Vaccination against polio, as well as measles, mumps and many other diseases, is part of Canada’s routine childhood immunization schedule.
Mant said while polio is often thought of as something that happened in the past, there’s much that can be learned from those still dealing with the disease.
“This wasn't the past informing the present, it was the present informing the present,” she said of her research.
Canada was certified polio-free in 1994 but Post-Polio Canada, a support program, estimates there are still approximately 31,000 Canadian polio survivors. The disease remains in a patient’s digestive tract for up for 40 years. A re-triggering of the virus can result in post-polio syndrome.
Mant interviewed 65 people who contracted polio and post-polio syndrome between 1941 and 1977.
Participants shared memories of iron lungs, crutches, leg-straightening surgeries, body casts and long isolations in hospitals, away from family.
Some recalled being out of school for more than a year and doing courses by mail, without really understanding why.
“Many told stories of their parents performing excruciating physiotherapy exercises on them, which would end with both sides crying,” said Mant, whose study was supported by U of T’s Connaught New Researcher Award.
“It has really been some of the most intimate, emotional, exciting, overwhelming type of medical anthropological work I've ever engaged in.”
Many shared another vivid memory: the arrival of Dr. Jonas Salk’s polio vaccine in April 1955, which was later refined into an oral vaccine by Albert Sabin in 1962.
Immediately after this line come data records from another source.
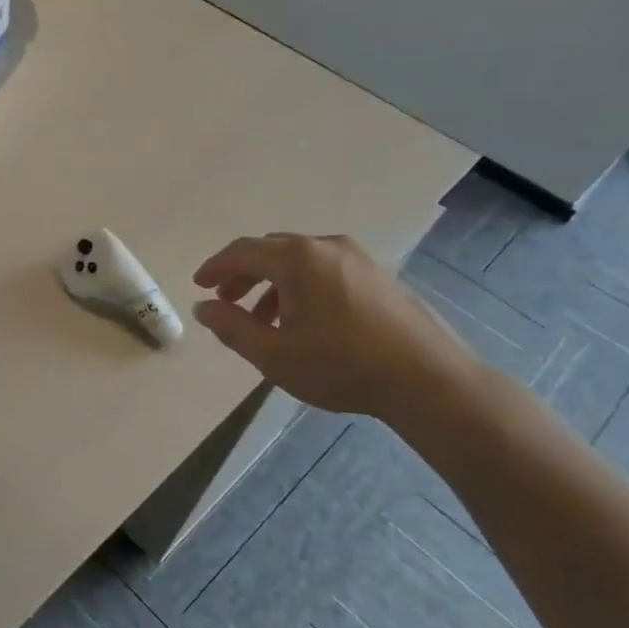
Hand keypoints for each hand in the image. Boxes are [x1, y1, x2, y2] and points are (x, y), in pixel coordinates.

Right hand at [191, 234, 482, 419]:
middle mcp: (327, 247)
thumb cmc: (342, 366)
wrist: (430, 380)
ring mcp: (359, 258)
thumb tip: (204, 307)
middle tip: (227, 302)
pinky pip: (326, 270)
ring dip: (273, 284)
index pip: (242, 251)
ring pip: (300, 261)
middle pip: (271, 251)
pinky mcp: (380, 276)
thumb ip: (231, 327)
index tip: (198, 285)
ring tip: (265, 321)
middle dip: (244, 275)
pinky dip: (302, 287)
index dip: (215, 267)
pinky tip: (305, 322)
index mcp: (297, 259)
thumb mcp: (273, 354)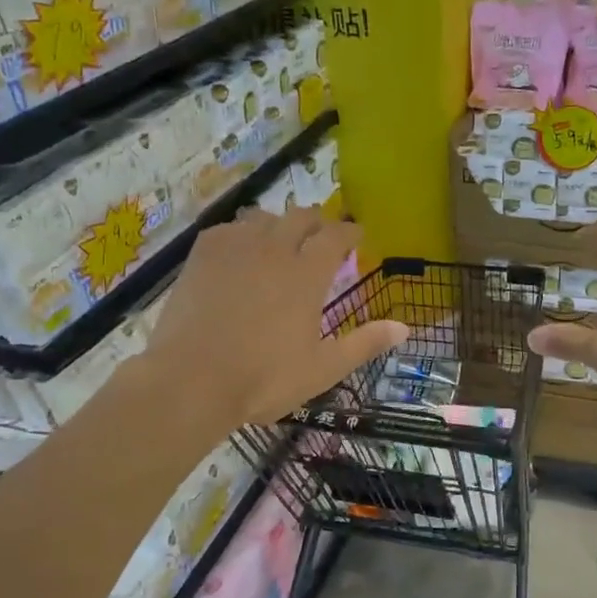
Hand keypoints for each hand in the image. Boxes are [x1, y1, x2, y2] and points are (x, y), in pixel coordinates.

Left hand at [145, 208, 407, 428]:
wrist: (191, 380)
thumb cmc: (264, 379)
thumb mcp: (323, 368)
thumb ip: (365, 343)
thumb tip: (405, 327)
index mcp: (307, 274)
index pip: (336, 235)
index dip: (350, 231)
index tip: (357, 234)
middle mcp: (274, 249)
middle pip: (301, 217)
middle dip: (317, 221)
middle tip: (321, 234)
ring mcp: (235, 248)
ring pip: (262, 218)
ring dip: (278, 224)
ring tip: (280, 239)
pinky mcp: (202, 255)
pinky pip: (228, 229)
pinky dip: (241, 233)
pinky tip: (239, 249)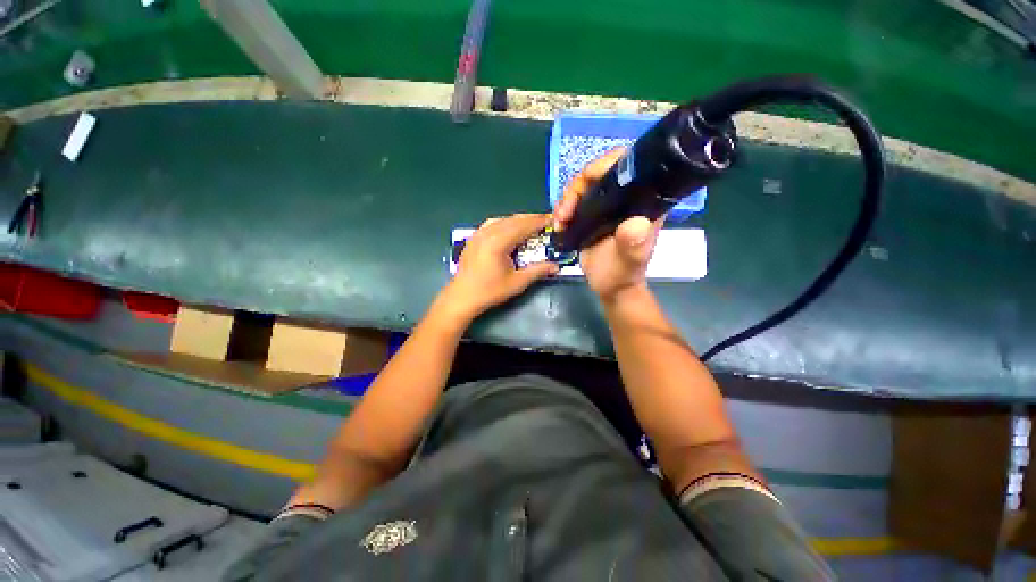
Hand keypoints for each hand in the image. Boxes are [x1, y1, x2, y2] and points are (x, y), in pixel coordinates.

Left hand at [436, 213, 559, 322]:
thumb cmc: (490, 291)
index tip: (551, 220)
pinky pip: (492, 224)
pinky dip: (505, 223)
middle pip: (513, 220)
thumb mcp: (517, 282)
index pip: (523, 226)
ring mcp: (478, 234)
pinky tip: (509, 229)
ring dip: (518, 220)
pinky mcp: (474, 238)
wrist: (462, 297)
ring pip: (502, 219)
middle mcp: (488, 233)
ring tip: (530, 225)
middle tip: (545, 222)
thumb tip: (555, 266)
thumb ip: (537, 271)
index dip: (539, 222)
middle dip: (530, 219)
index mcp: (499, 242)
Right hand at [553, 148, 662, 302]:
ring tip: (560, 221)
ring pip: (583, 187)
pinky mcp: (590, 216)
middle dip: (578, 187)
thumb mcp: (630, 261)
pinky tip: (558, 223)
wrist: (609, 287)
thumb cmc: (623, 274)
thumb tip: (636, 223)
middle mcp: (623, 198)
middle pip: (598, 173)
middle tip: (566, 211)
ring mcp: (605, 206)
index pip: (628, 165)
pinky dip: (563, 209)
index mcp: (640, 201)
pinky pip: (574, 202)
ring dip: (567, 200)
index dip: (607, 163)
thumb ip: (634, 244)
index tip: (588, 179)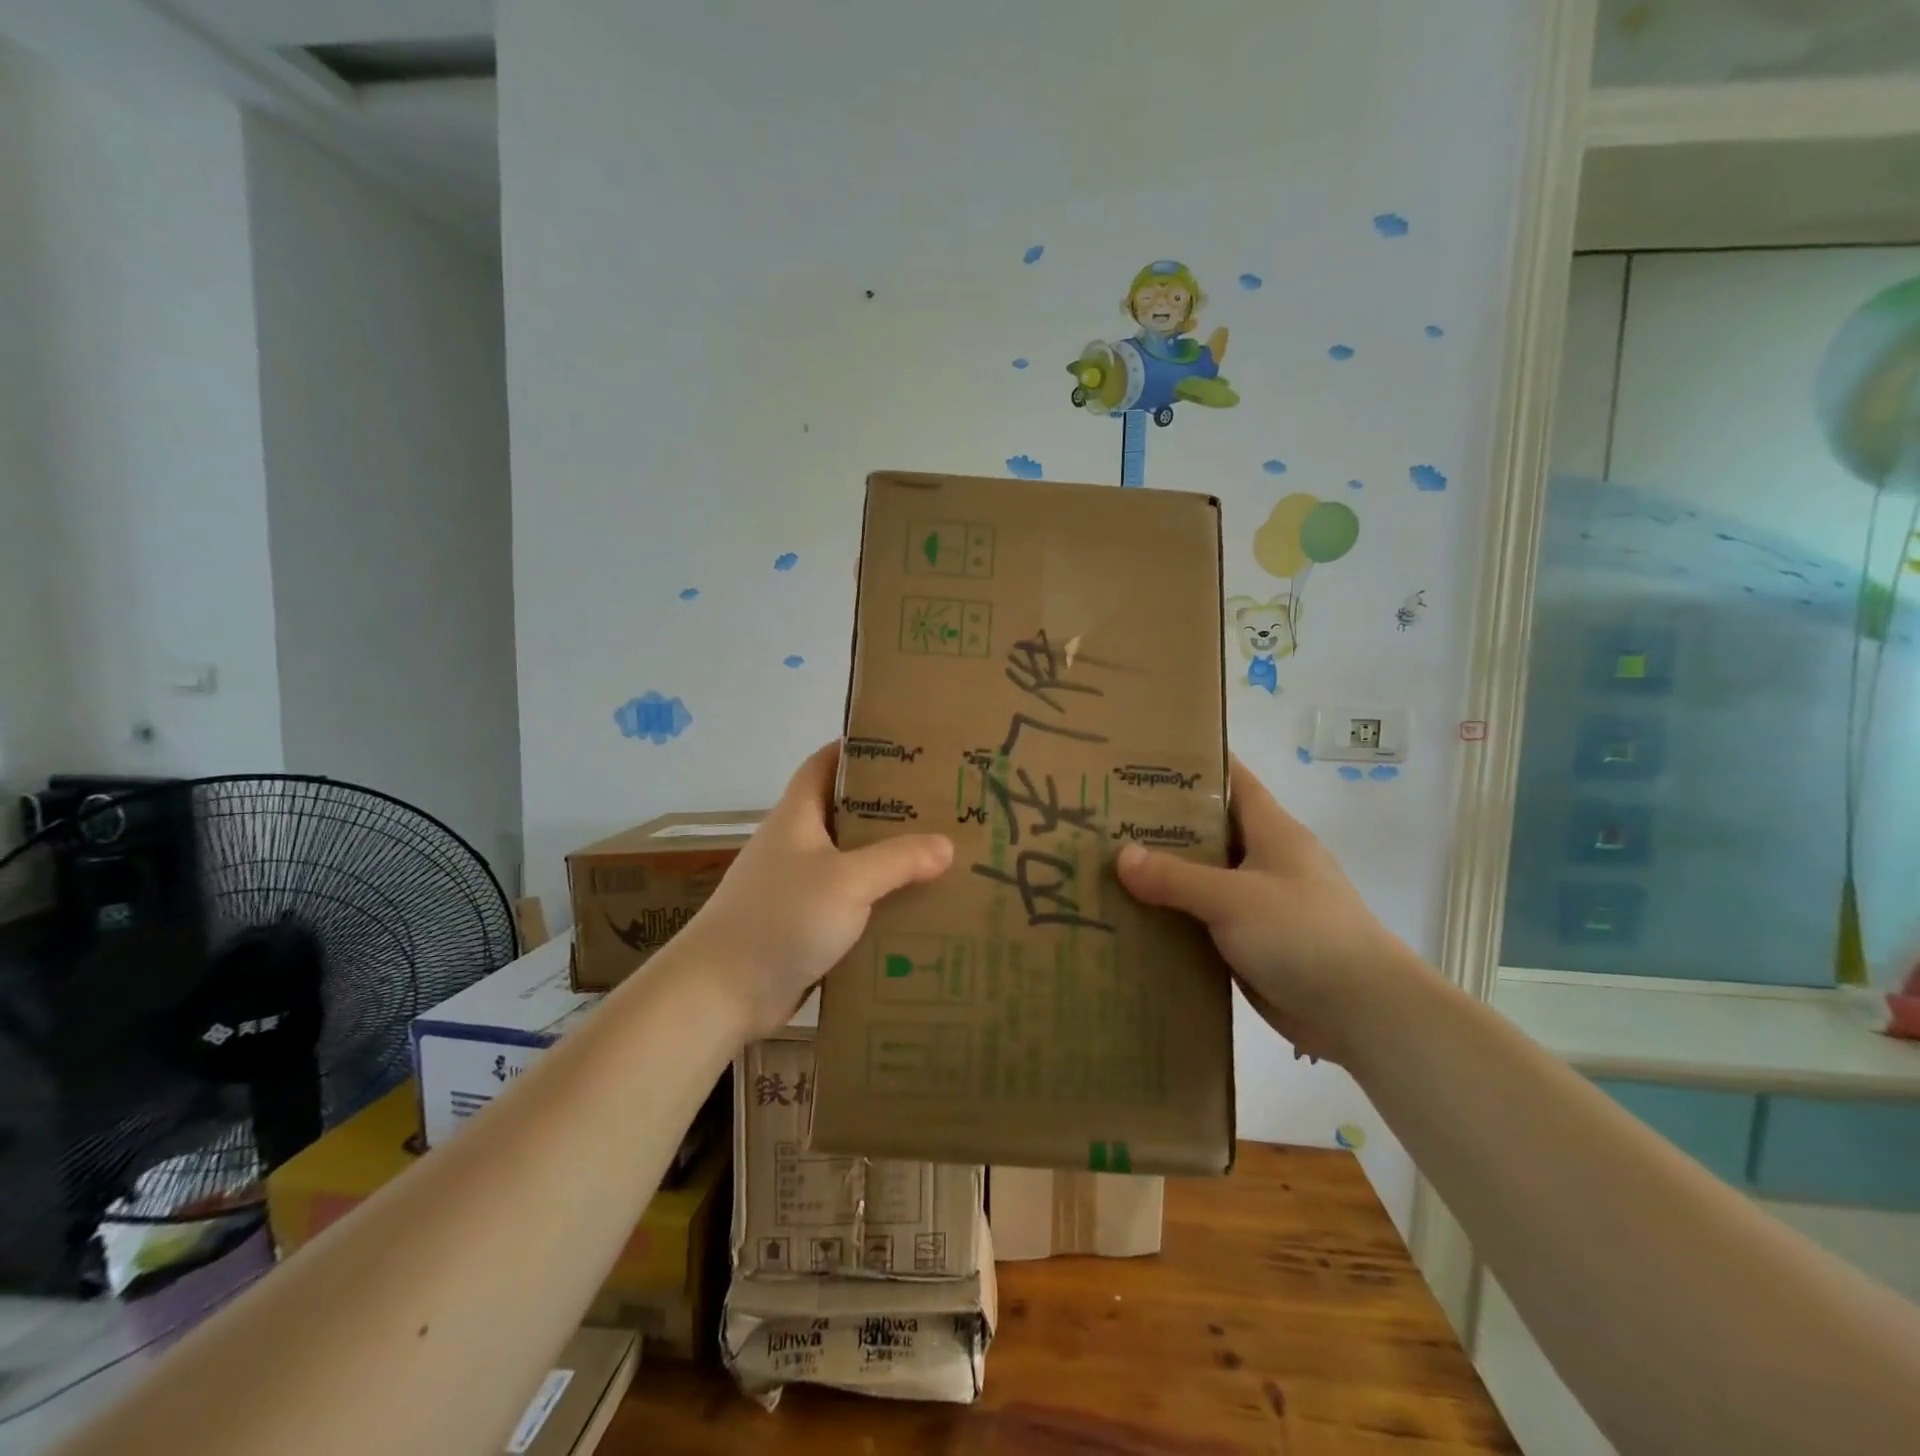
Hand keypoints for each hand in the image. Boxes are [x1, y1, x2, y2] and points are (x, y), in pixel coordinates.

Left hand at [685, 742, 953, 1035]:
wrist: (722, 991)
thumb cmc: (781, 918)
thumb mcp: (847, 881)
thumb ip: (898, 860)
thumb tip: (946, 846)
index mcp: (797, 816)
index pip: (823, 763)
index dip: (856, 749)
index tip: (902, 747)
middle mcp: (795, 844)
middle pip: (844, 812)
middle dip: (887, 807)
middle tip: (938, 806)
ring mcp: (797, 886)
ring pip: (850, 860)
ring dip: (886, 859)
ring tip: (937, 856)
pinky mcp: (803, 924)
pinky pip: (848, 902)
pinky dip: (876, 901)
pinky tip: (912, 909)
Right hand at [1115, 756, 1416, 1064]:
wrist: (1362, 1013)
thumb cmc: (1304, 935)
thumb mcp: (1234, 898)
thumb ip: (1175, 877)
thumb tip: (1121, 857)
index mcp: (1272, 831)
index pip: (1231, 779)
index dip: (1192, 764)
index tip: (1141, 760)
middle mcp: (1264, 859)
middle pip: (1208, 829)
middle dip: (1161, 821)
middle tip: (1105, 816)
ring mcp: (1257, 903)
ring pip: (1201, 877)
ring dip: (1162, 874)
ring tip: (1106, 864)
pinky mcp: (1250, 942)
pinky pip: (1203, 920)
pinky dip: (1173, 916)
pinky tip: (1132, 917)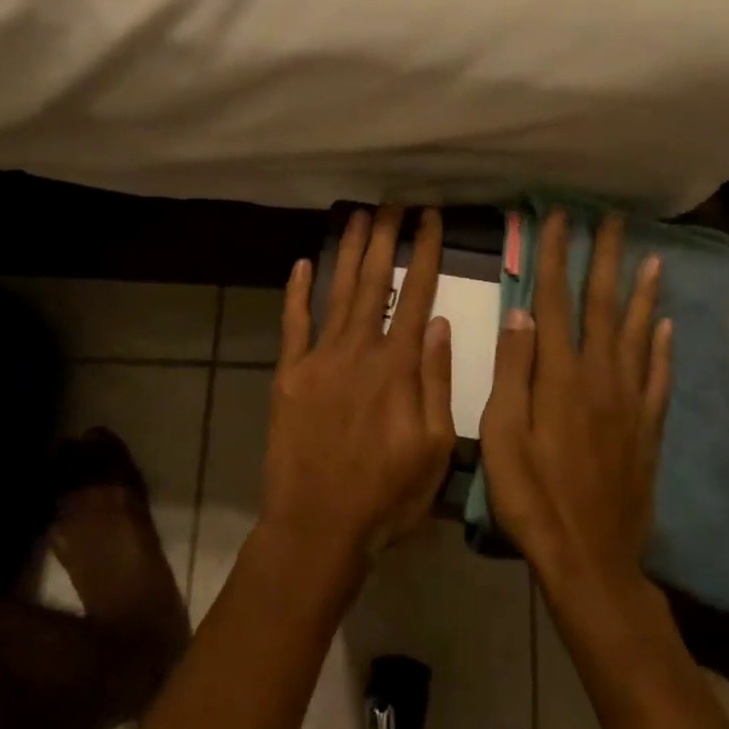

One survivor told Mant that even though the vaccine came too late for those already dealing with the disease, they were thrilled there was now a way to prevent polio.
“It was a great big joy and I was glad that people were gonna be safe from it,” the survivor said.
Participants, as well as Mant, also said vaccines have become a victim of their own success.
“Vaccines work so well, society has forgotten how devastating so many of these childhood illnesses are,” she said. Mant also noted reluctance did not begin with COVID-19 vaccines.
“Vaccine hesitancy is as old as vaccines,” she said. “Edward Jenner noticed that those who had had cowpox didn’t get smallpox and developed a vaccine in the late 18th century. As soon as that emerges, there are folks saying, ‘What do you mean you're using pus from a cow? That's unnatural.’”
Even within her own study, while there was universal support for childhood vaccines, five participants said they had been hesitant to get the initial COVID-19 vaccine due to concerns about how quickly it was developed.
“This is why it is so important for public health to be transparent and clear with showing the steps of vaccine testing,” Mant said.
Mant intends to publish her research as open access, so people can download it without cost, to help share the findings widely.
There is an urgency in collecting the experiences of post-polio patients and learning from them, she said.
“There is oral history that is going to be lost if we're not talking about it,” she said.
“These people are willing to share … They want to stop people from going through what they had to go through, and we have a responsibility to listen.”